● What is expected
Retype every line of the items below character for character, and leave the pictures out of your answer.

[Source data]

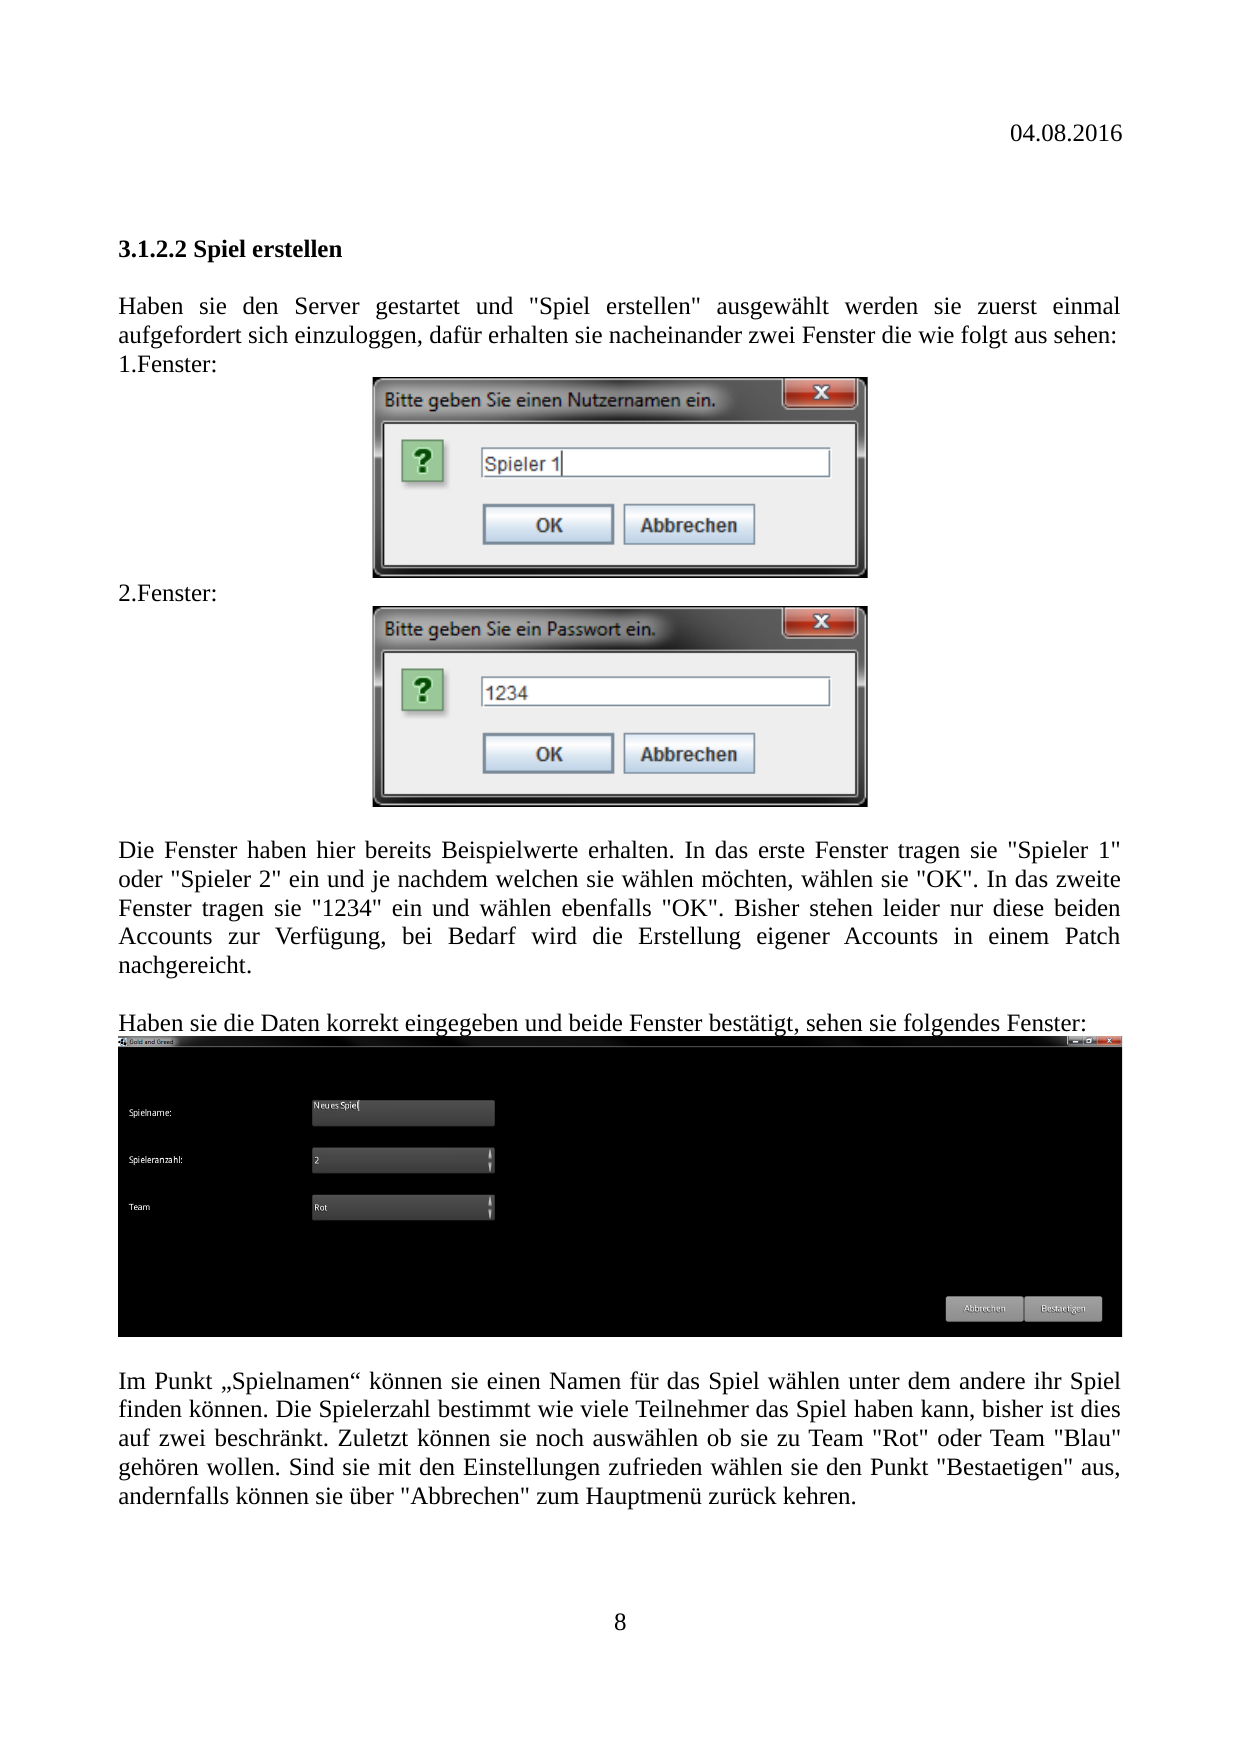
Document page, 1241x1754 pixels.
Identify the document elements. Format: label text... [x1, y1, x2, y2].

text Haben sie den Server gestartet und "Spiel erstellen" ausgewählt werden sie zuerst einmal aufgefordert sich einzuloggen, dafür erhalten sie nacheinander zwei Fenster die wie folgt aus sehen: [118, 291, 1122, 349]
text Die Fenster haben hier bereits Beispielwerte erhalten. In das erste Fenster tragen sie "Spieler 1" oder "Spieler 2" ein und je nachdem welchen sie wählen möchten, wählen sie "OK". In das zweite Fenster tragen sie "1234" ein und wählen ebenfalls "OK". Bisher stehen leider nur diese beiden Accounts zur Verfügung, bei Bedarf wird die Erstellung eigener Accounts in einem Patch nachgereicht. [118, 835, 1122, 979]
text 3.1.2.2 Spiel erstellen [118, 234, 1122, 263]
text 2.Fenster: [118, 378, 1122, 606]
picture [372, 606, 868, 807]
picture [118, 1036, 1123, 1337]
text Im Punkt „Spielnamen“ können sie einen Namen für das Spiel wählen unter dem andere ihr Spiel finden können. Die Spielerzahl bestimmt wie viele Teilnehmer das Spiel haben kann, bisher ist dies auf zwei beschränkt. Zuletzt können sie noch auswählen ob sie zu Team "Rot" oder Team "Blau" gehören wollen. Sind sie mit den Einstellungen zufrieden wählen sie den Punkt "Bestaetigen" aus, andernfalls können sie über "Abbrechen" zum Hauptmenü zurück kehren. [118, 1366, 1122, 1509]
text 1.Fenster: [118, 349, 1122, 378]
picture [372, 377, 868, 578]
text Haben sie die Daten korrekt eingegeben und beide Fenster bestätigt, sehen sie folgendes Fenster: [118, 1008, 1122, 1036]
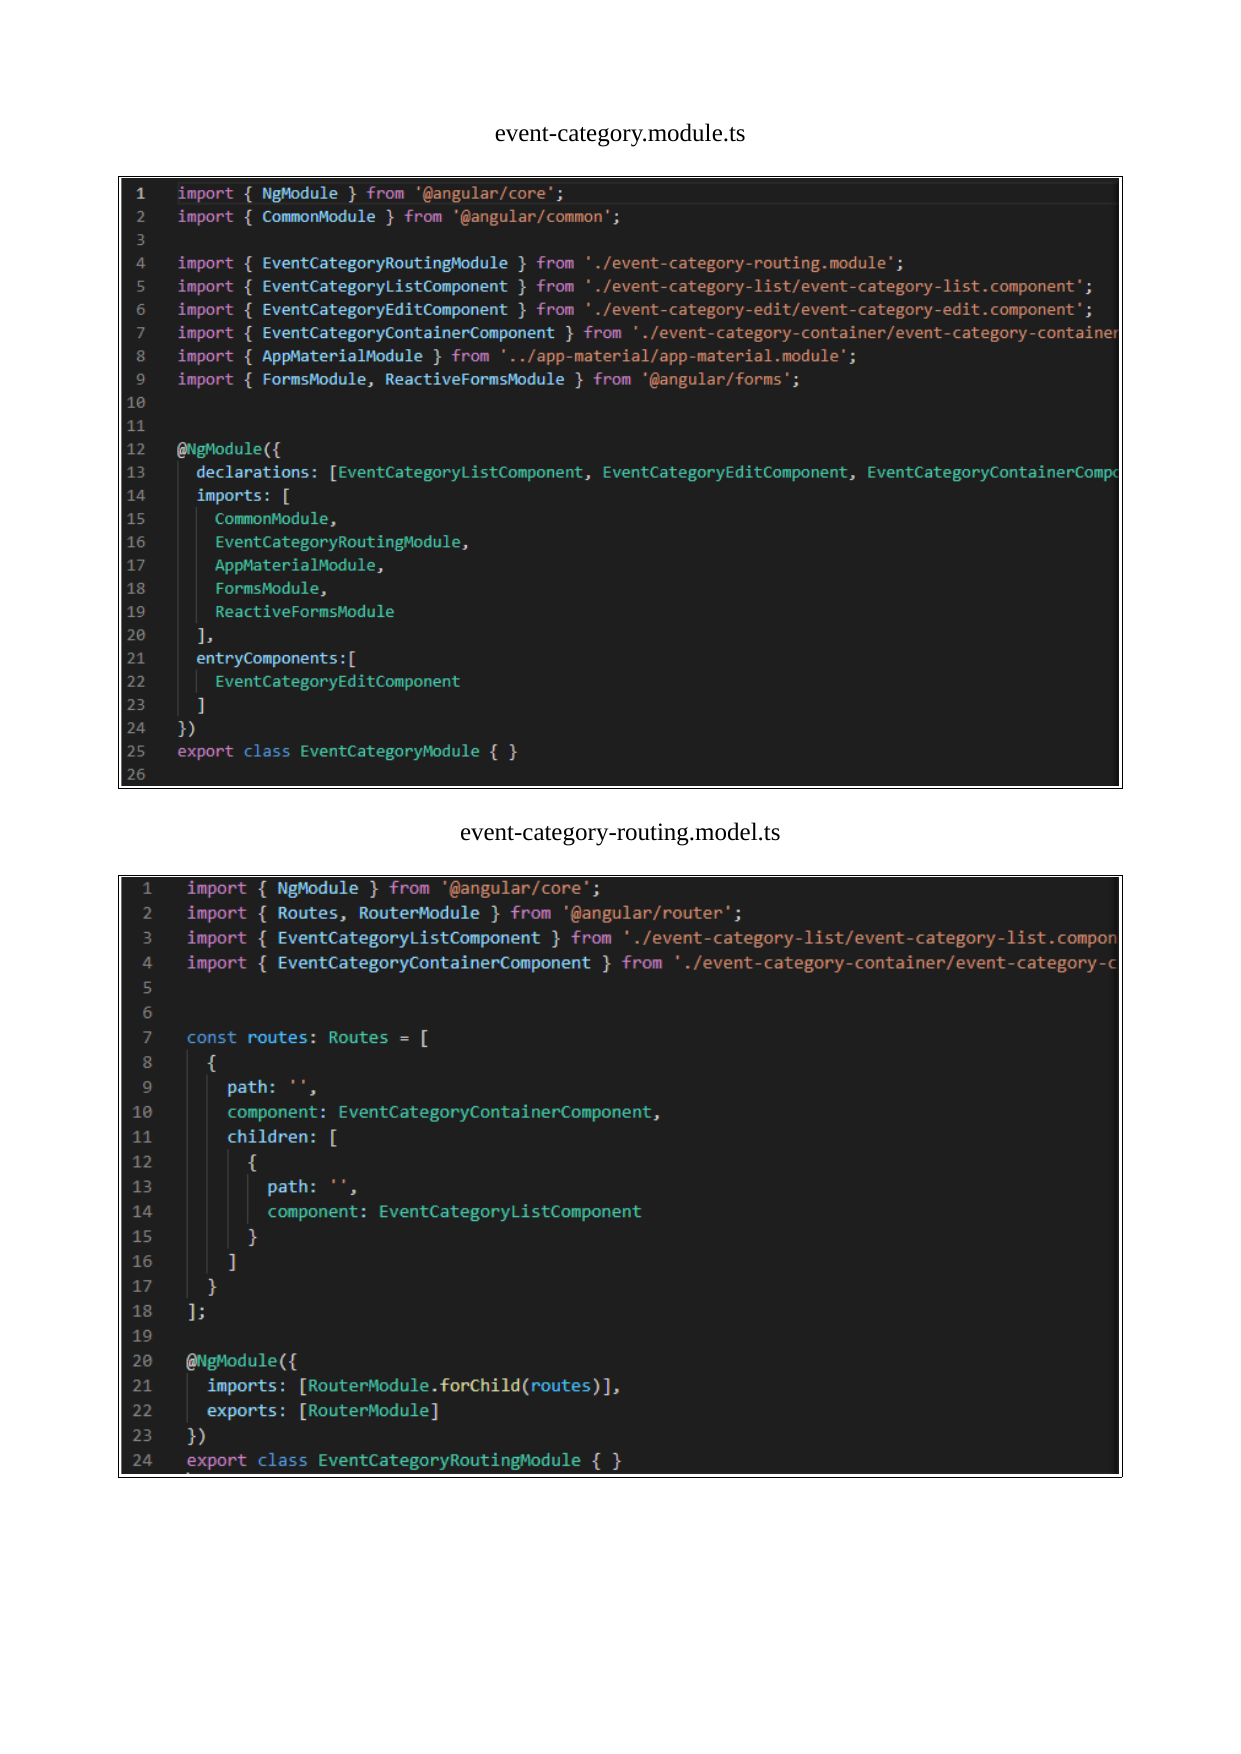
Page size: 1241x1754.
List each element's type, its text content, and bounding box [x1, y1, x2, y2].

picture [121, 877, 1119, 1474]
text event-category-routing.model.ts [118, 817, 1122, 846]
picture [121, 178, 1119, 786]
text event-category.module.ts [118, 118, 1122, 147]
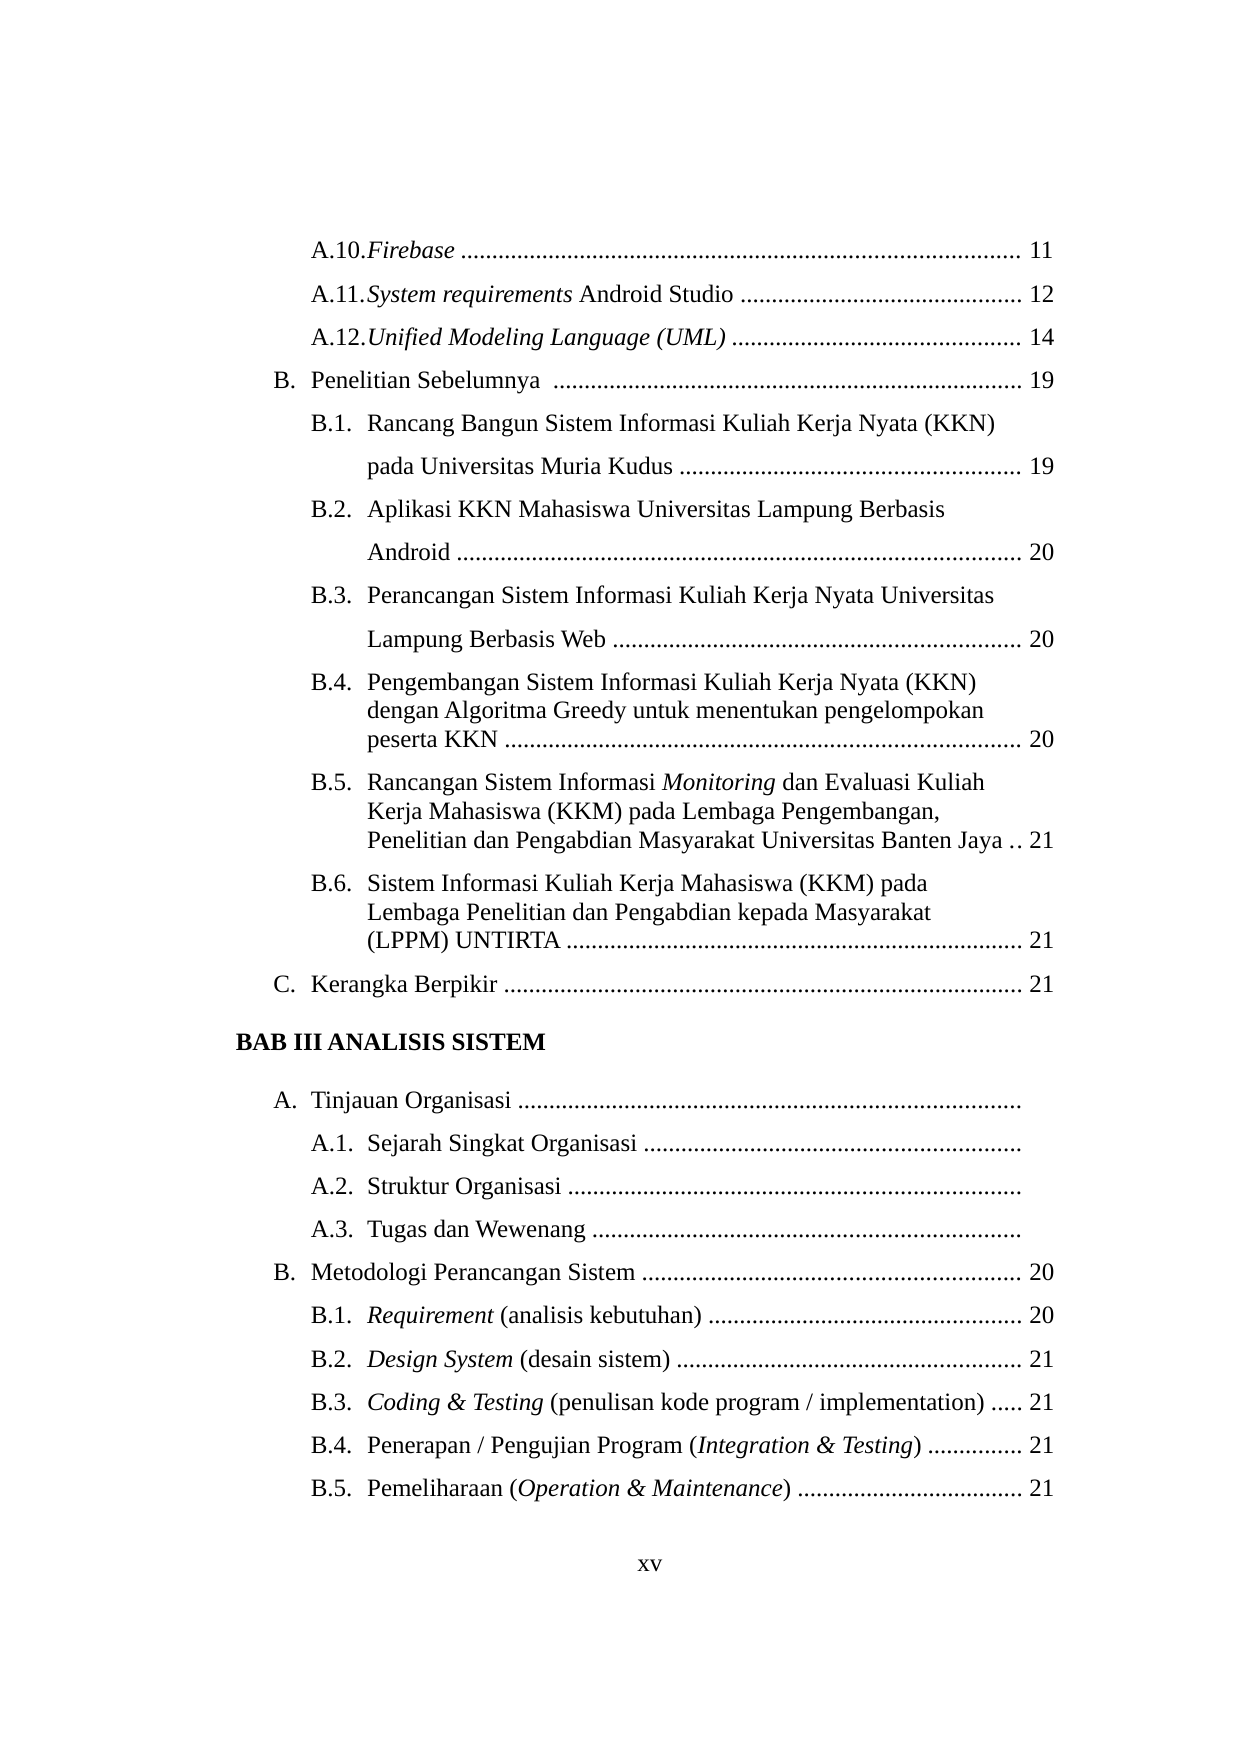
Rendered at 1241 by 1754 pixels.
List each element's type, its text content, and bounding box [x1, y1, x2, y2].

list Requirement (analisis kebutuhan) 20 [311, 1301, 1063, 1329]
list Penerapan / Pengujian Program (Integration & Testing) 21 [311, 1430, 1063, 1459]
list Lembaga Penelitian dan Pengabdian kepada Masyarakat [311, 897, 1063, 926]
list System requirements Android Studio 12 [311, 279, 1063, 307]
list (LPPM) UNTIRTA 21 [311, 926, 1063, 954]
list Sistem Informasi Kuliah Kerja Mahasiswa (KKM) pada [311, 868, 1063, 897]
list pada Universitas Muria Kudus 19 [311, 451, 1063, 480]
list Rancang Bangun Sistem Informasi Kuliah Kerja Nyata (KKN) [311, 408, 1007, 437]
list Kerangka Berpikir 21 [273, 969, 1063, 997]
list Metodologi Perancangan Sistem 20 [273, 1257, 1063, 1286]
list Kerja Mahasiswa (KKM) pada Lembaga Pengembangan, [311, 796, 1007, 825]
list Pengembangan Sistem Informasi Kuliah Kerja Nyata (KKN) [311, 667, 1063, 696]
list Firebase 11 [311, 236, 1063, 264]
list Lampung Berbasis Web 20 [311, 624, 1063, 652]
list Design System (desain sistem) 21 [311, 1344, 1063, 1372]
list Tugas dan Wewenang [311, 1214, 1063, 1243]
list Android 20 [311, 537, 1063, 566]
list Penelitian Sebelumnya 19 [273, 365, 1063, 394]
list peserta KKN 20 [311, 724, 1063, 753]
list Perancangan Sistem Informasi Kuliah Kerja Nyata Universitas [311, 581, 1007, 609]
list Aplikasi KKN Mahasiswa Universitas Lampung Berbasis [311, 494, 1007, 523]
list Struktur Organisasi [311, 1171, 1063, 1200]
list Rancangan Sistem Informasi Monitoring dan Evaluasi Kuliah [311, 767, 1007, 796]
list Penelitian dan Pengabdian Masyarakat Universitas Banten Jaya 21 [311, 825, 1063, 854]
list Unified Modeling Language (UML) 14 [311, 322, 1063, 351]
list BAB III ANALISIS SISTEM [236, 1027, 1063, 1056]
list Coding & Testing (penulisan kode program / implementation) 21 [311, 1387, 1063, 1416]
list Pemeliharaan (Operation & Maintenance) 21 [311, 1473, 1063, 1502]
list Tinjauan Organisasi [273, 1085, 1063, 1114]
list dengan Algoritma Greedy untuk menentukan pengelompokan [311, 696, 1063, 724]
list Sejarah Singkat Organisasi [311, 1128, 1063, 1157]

● Full output
Document page, 1241x1754 pixels.
Identify the document elements. Format: label text... [x1, y1, x2, y2].

text Haben sie den Server gestartet und "Spiel erstellen" ausgewählt werden sie zuerst einmal aufgefordert sich einzuloggen, dafür erhalten sie nacheinander zwei Fenster die wie folgt aus sehen: [118, 291, 1122, 349]
text Die Fenster haben hier bereits Beispielwerte erhalten. In das erste Fenster tragen sie "Spieler 1" oder "Spieler 2" ein und je nachdem welchen sie wählen möchten, wählen sie "OK". In das zweite Fenster tragen sie "1234" ein und wählen ebenfalls "OK". Bisher stehen leider nur diese beiden Accounts zur Verfügung, bei Bedarf wird die Erstellung eigener Accounts in einem Patch nachgereicht. [118, 835, 1122, 979]
text 3.1.2.2 Spiel erstellen [118, 234, 1122, 263]
text 2.Fenster: [118, 378, 1122, 606]
picture [372, 606, 868, 807]
picture [118, 1036, 1123, 1337]
text Im Punkt „Spielnamen“ können sie einen Namen für das Spiel wählen unter dem andere ihr Spiel finden können. Die Spielerzahl bestimmt wie viele Teilnehmer das Spiel haben kann, bisher ist dies auf zwei beschränkt. Zuletzt können sie noch auswählen ob sie zu Team "Rot" oder Team "Blau" gehören wollen. Sind sie mit den Einstellungen zufrieden wählen sie den Punkt "Bestaetigen" aus, andernfalls können sie über "Abbrechen" zum Hauptmenü zurück kehren. [118, 1366, 1122, 1509]
text 1.Fenster: [118, 349, 1122, 378]
picture [372, 377, 868, 578]
text Haben sie die Daten korrekt eingegeben und beide Fenster bestätigt, sehen sie folgendes Fenster: [118, 1008, 1122, 1036]
Page size: 1241x1754.
List each element's type, its text content, and bounding box [x1, y1, x2, y2].

picture [121, 877, 1119, 1474]
text event-category-routing.model.ts [118, 817, 1122, 846]
picture [121, 178, 1119, 786]
text event-category.module.ts [118, 118, 1122, 147]
Rendered at 1241 by 1754 pixels.
List each element's type, its text content, and bounding box [x1, y1, x2, y2].

list Requirement (analisis kebutuhan) 20 [311, 1301, 1063, 1329]
list Penerapan / Pengujian Program (Integration & Testing) 21 [311, 1430, 1063, 1459]
list Lembaga Penelitian dan Pengabdian kepada Masyarakat [311, 897, 1063, 926]
list System requirements Android Studio 12 [311, 279, 1063, 307]
list (LPPM) UNTIRTA 21 [311, 926, 1063, 954]
list Sistem Informasi Kuliah Kerja Mahasiswa (KKM) pada [311, 868, 1063, 897]
list pada Universitas Muria Kudus 19 [311, 451, 1063, 480]
list Rancang Bangun Sistem Informasi Kuliah Kerja Nyata (KKN) [311, 408, 1007, 437]
list Kerangka Berpikir 21 [273, 969, 1063, 997]
list Metodologi Perancangan Sistem 20 [273, 1257, 1063, 1286]
list Kerja Mahasiswa (KKM) pada Lembaga Pengembangan, [311, 796, 1007, 825]
list Pengembangan Sistem Informasi Kuliah Kerja Nyata (KKN) [311, 667, 1063, 696]
list Firebase 11 [311, 236, 1063, 264]
list Lampung Berbasis Web 20 [311, 624, 1063, 652]
list Design System (desain sistem) 21 [311, 1344, 1063, 1372]
list Tugas dan Wewenang [311, 1214, 1063, 1243]
list Android 20 [311, 537, 1063, 566]
list Penelitian Sebelumnya 19 [273, 365, 1063, 394]
list peserta KKN 20 [311, 724, 1063, 753]
list Perancangan Sistem Informasi Kuliah Kerja Nyata Universitas [311, 581, 1007, 609]
list Aplikasi KKN Mahasiswa Universitas Lampung Berbasis [311, 494, 1007, 523]
list Struktur Organisasi [311, 1171, 1063, 1200]
list Rancangan Sistem Informasi Monitoring dan Evaluasi Kuliah [311, 767, 1007, 796]
list Penelitian dan Pengabdian Masyarakat Universitas Banten Jaya 21 [311, 825, 1063, 854]
list Unified Modeling Language (UML) 14 [311, 322, 1063, 351]
list BAB III ANALISIS SISTEM [236, 1027, 1063, 1056]
list Coding & Testing (penulisan kode program / implementation) 21 [311, 1387, 1063, 1416]
list Pemeliharaan (Operation & Maintenance) 21 [311, 1473, 1063, 1502]
list Tinjauan Organisasi [273, 1085, 1063, 1114]
list dengan Algoritma Greedy untuk menentukan pengelompokan [311, 696, 1063, 724]
list Sejarah Singkat Organisasi [311, 1128, 1063, 1157]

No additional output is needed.